La Tunisie n’est pas une simple toile de fond ici. C’est un personnage à part entière animé par un racisme veule, insidieux et parfois brutal envers les Noirs. Cela se traduit par des humiliations ordinaires, de la violence physique et un racisme institutionnel. Ces différents aspects sont évoqués tout au long du film. Pourtant Promis Le Ciel ne juge jamais : il montre simplement. Comment Le Pays Du Jasmin en est arrivé là ? Depuis les années 2010, la Tunisie est devenue un espace de transit pour l’Occident puis à défaut d’installation pour une partie des migrants subsahariens. Après la révolution de 2011 et la guerre en Libye cette présence de réfugiés va s’intensifier. En février 2023, un tournant brutal est assumé au sommet de l’État tunisien. Le président Kaïs Saïed, (un temps porteur d’espoir puis devenu autocrate), parle sans honte de « hordes de migrants clandestins » , évoque un « plan criminel » visant à changer la composition démographique du pays, reprenant presque mot pour mot les obsessions du « grand remplacement ». Ces propos, pris comme une « validation » déclenchent dans le pays une vague d’agressions, d’expulsions et de campagnes d’intimidation. Les réactions ? L’Union africaine va officiellement condamner ses propos. Quelle démonstration de force… Le Mali ? Le Sénégal ? La Côte D’Ivoire ? Le Congo RDC ? Le Cameroun ? Les diasporas pourtant si bruyantes lors de compétitions sportives ? Un silence assourdissant pendant que leurs frères et sœurs vivent le martyr.
4. LES RELATIONS « COMPLIQUEES » ENTRE NORD AFRICAINS ET SUBSAHARIENS.

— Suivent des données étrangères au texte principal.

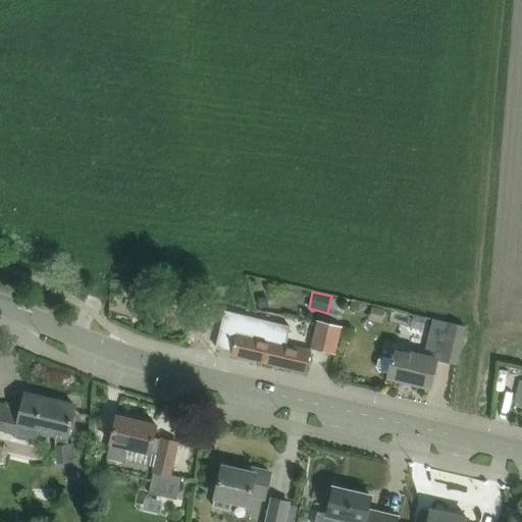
[(257,298),(259,308),(268,307),(267,297),(257,298)]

« Compliquées » est un doux euphémisme. Regardons la vérité en face : la relation entre d’un côté le Maghreb, la Lybie et l’Egypte et de l’autre l’Afrique subsaharienne est un cancer. Les tumeurs (une histoire occultée de la traite arabo-musulmane, un complexe de supériorité qui se traduit par une difficulté à s’identifier comme « africain ») provoquent des inévitables « rechutes » lors d’évènements anodins (comme une compétition de football….) ou des sentiments d’invasion comme en Tunisie ou en Lybie. Pour éradiquer ces métastases il faut beaucoup plus que les logorrhées déversées sur les réseaux sociaux. Voici une petite liste non exhaustive de personnes sérieuses qui se sont posés sur ce sujet. Célia Sadai doctorante à l’Université de Paris IV Sorbonne a publié une excellent texte à consulter ICI. Salah Trabelsi professeur des universités en histoire et civilisation du monde arabe et musulman à l’Université de Lyon 2 a aussi beaucoup écrit sur ce sujet. Enfin, il est toujours bon de se plonger dans les travaux du philosophe sénégalais Souleymane Bachir Diagne qui aborde la nécessité de penser les Afriques ensemble, ce qui inclut le dépassement de la césure Afrique du Nord / Afrique subsaharienne. Dans la culture populaire, je n’ai pas trouvé grand chose…. A part le film La Rengaine de Rachid Djaïdani ou le titre Oeil au beurre noir des talentueux Despo Rutti et Nessbeal ce sujet est rarement ou pas assez traité. Ce qui rend encore plus courageux et nécessaire le travail de la réalisatrice Erige Sehiri.
5. LA POESIE

Promis le Ciel, malgré la dureté du sujet qu’il explore, refuse la facilité du drame social qui « stabilote » des scènes pour faire passer un message. Erige Sehiri propose certes une image sans artifice, brute, privilégie les gros plans (héritage de son regard de journaliste ?) mais baigne tout cela d’une tendresse palpable. Durant 1h32, la réalisatrice nous immerge dans l’intimité quotidienne de ces trois héroïnes noires qui naviguent dans Tunis. Soirée étudiante prometteuse avec Jolie, atmosphère festive d’un bar clandestin avec Naney, louange animée dans l’église de Marie….et la petite Kenza qui dés le début réunit ces trois femmes. Nous les écoutons en français, quelque fois en arabe, mais surtout nous les contemplons dans leurs silences, car chaque séquence devient une « vibe » qui transcende le simple récit. A ce propos, la séquence vers la fin du film des errements en boite de nuit du personnage Naney est magistrale. Promis Le Ciel n’est pas un « film coup de poing », c’est un réveil. Parfois on rit, d’autre fois on a la gorge nouée et surtout on réfléchit. C’est une belle promesse de cinéma.